Directive: Rewrite the rows from the line containing "Dec. 31, 2017" through the end of the rows as a JSON list of strings, one string per line, with blank lines and pictures left out.

Data for this task:

· · ·

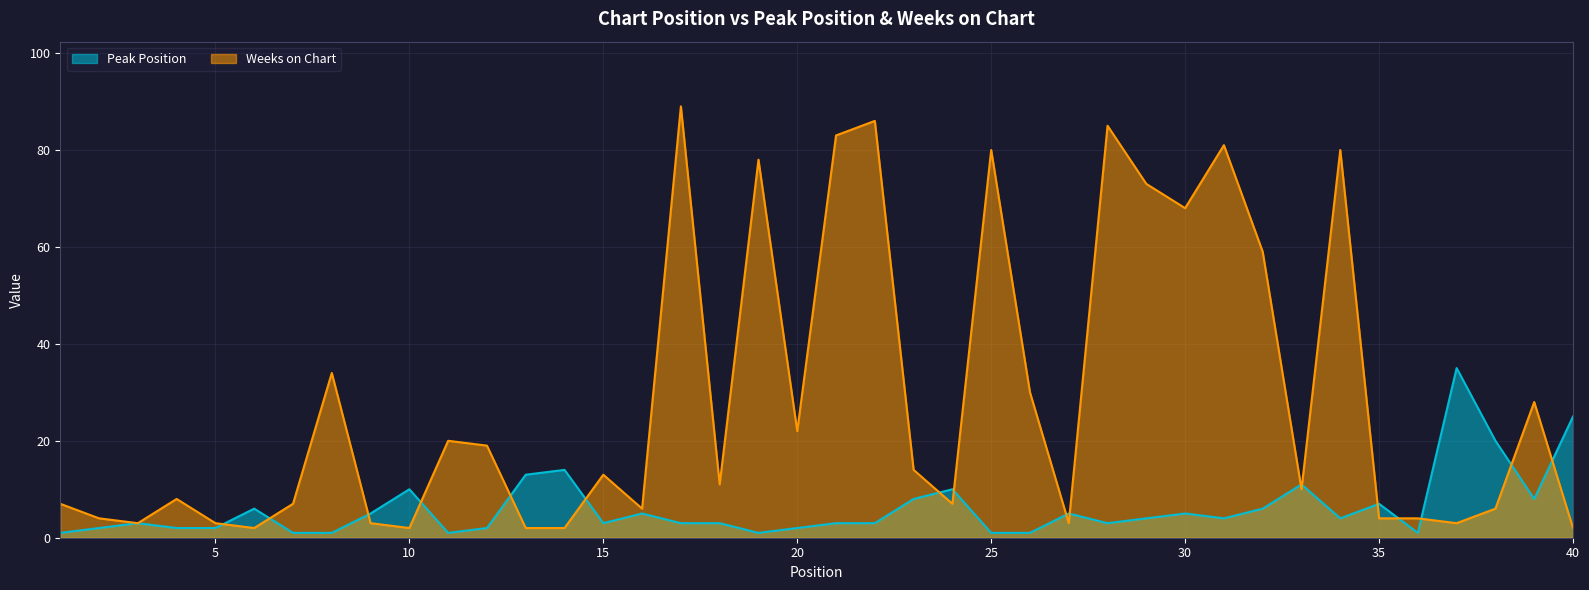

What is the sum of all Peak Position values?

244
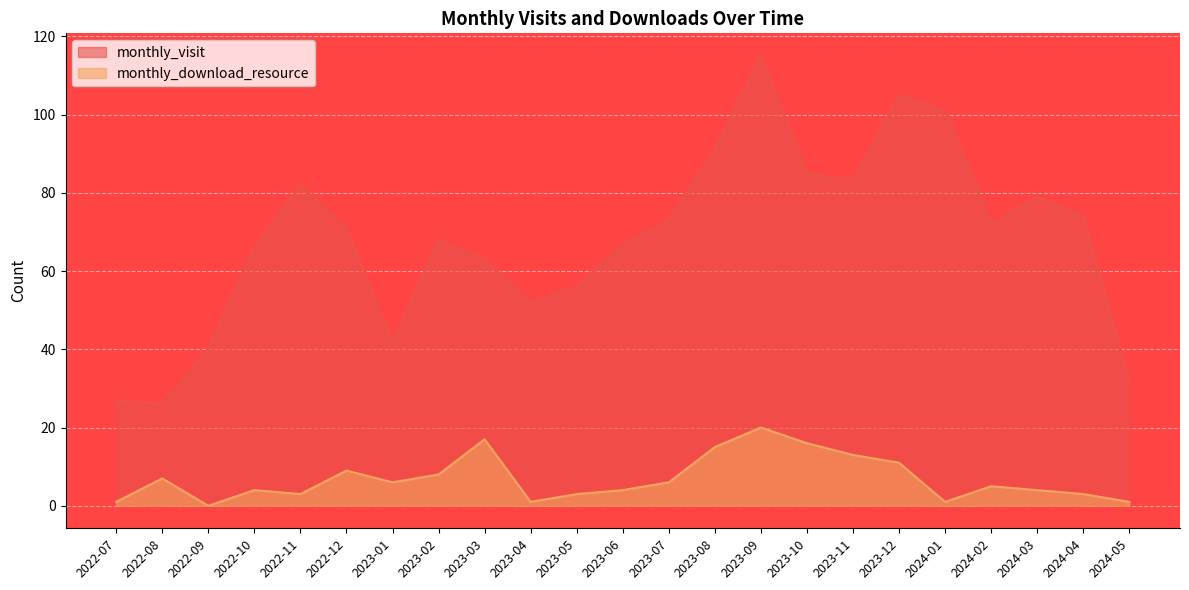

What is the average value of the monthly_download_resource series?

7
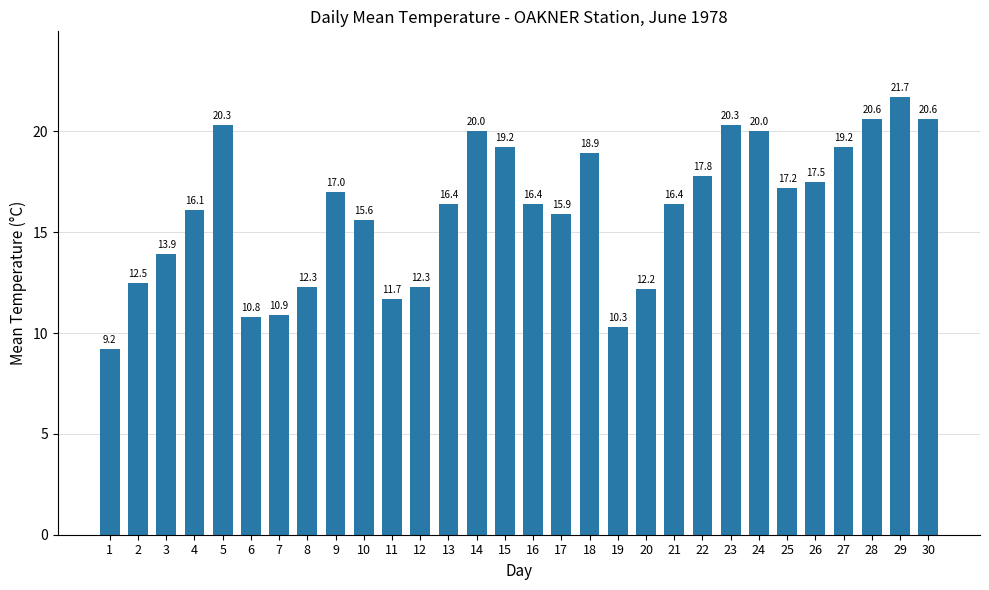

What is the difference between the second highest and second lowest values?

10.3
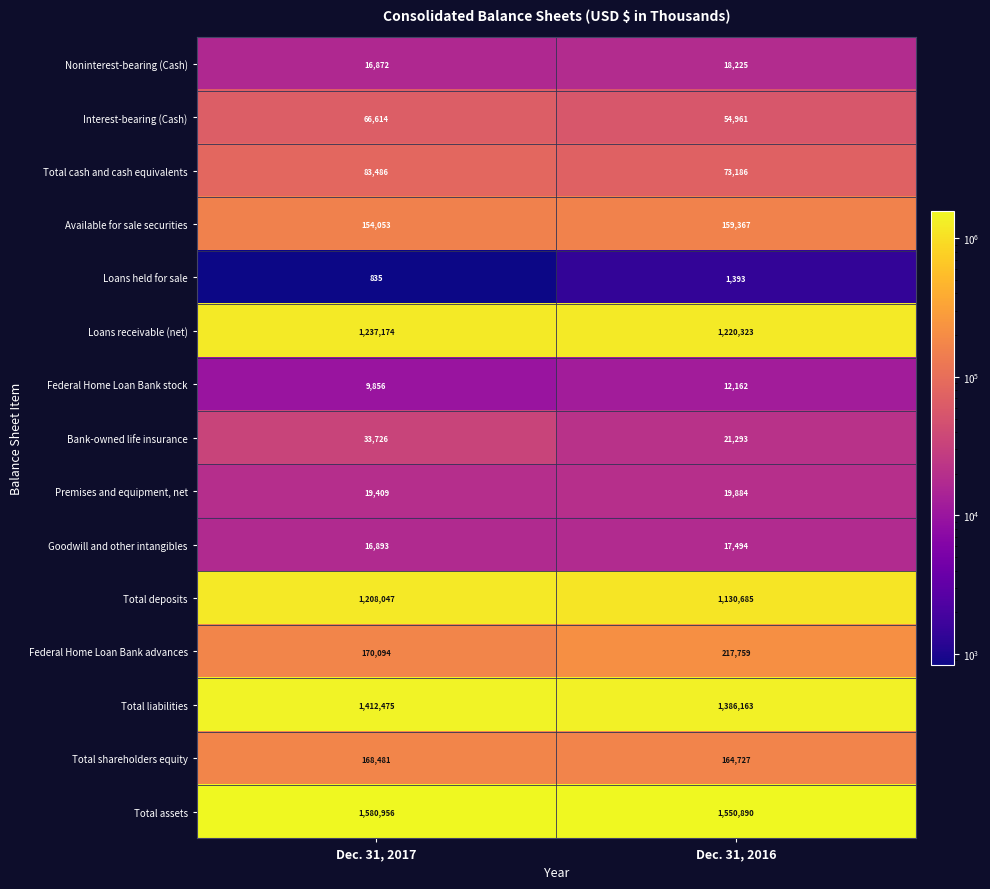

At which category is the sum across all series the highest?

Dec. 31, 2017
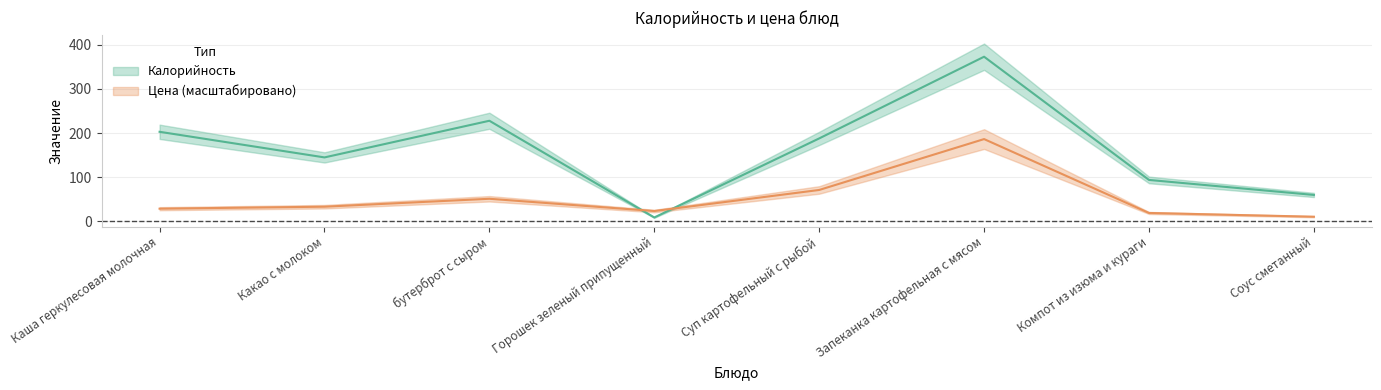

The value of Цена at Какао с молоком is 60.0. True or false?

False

· · ·

Solution to the problem:
[
  "Dec. 31, 2017",
  "The value of Цена at Какао с молоком is 60.0. True or false?",
  "False"
]